→ **What this task involves**
Transcribe the data underneath exactly, keeping every word in place.

[Dataset entries]

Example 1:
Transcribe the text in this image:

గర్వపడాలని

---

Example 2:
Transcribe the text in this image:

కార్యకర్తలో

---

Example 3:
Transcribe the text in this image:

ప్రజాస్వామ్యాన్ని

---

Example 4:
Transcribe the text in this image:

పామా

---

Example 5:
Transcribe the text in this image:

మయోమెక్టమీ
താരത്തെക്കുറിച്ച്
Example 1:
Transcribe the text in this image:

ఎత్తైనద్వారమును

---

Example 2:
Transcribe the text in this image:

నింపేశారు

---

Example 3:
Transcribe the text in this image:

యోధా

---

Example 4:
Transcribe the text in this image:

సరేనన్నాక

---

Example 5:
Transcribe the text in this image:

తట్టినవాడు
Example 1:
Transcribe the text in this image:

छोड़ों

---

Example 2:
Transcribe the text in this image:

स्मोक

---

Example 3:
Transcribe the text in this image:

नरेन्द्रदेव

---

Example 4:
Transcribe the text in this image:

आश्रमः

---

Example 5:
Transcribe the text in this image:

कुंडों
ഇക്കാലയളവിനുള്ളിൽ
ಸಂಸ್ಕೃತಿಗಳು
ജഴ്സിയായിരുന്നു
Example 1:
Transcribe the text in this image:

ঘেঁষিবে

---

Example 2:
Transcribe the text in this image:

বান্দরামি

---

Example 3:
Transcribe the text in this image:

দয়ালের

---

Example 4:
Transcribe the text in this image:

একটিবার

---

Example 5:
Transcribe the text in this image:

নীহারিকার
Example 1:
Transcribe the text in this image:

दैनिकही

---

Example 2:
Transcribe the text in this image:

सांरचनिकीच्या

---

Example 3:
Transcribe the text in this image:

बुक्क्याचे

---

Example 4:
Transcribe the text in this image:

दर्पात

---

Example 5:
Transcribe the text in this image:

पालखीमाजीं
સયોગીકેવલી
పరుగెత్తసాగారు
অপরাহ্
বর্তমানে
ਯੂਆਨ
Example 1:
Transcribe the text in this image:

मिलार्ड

→ **Response area**
Example 1:
Transcribe the text in this image:

గర్వపడాలని

---

Example 2:
Transcribe the text in this image:

కార్యకర్తలో

---

Example 3:
Transcribe the text in this image:

ప్రజాస్వామ్యాన్ని

---

Example 4:
Transcribe the text in this image:

పామా

---

Example 5:
Transcribe the text in this image:

మయోమెక్టమీ
താരത്തെക്കുറിച്ച്
Example 1:
Transcribe the text in this image:

ఎత్తైనద్వారమును

---

Example 2:
Transcribe the text in this image:

నింపేశారు

---

Example 3:
Transcribe the text in this image:

యోధా

---

Example 4:
Transcribe the text in this image:

సరేనన్నాక

---

Example 5:
Transcribe the text in this image:

తట్టినవాడు
Example 1:
Transcribe the text in this image:

छोड़ों

---

Example 2:
Transcribe the text in this image:

स्मोक

---

Example 3:
Transcribe the text in this image:

नरेन्द्रदेव

---

Example 4:
Transcribe the text in this image:

आश्रमः

---

Example 5:
Transcribe the text in this image:

कुंडों
ഇക്കാലയളവിനുള്ളിൽ
ಸಂಸ್ಕೃತಿಗಳು
ജഴ്സിയായിരുന്നു
Example 1:
Transcribe the text in this image:

ঘেঁষিবে

---

Example 2:
Transcribe the text in this image:

বান্দরামি

---

Example 3:
Transcribe the text in this image:

দয়ালের

---

Example 4:
Transcribe the text in this image:

একটিবার

---

Example 5:
Transcribe the text in this image:

নীহারিকার
Example 1:
Transcribe the text in this image:

दैनिकही

---

Example 2:
Transcribe the text in this image:

सांरचनिकीच्या

---

Example 3:
Transcribe the text in this image:

बुक्क्याचे

---

Example 4:
Transcribe the text in this image:

दर्पात

---

Example 5:
Transcribe the text in this image:

पालखीमाजीं
સયોગીકેવલી
పరుగెత్తసాగారు
অপরাহ্
বর্তমানে
ਯੂਆਨ
Example 1:
Transcribe the text in this image:

मिलार्ड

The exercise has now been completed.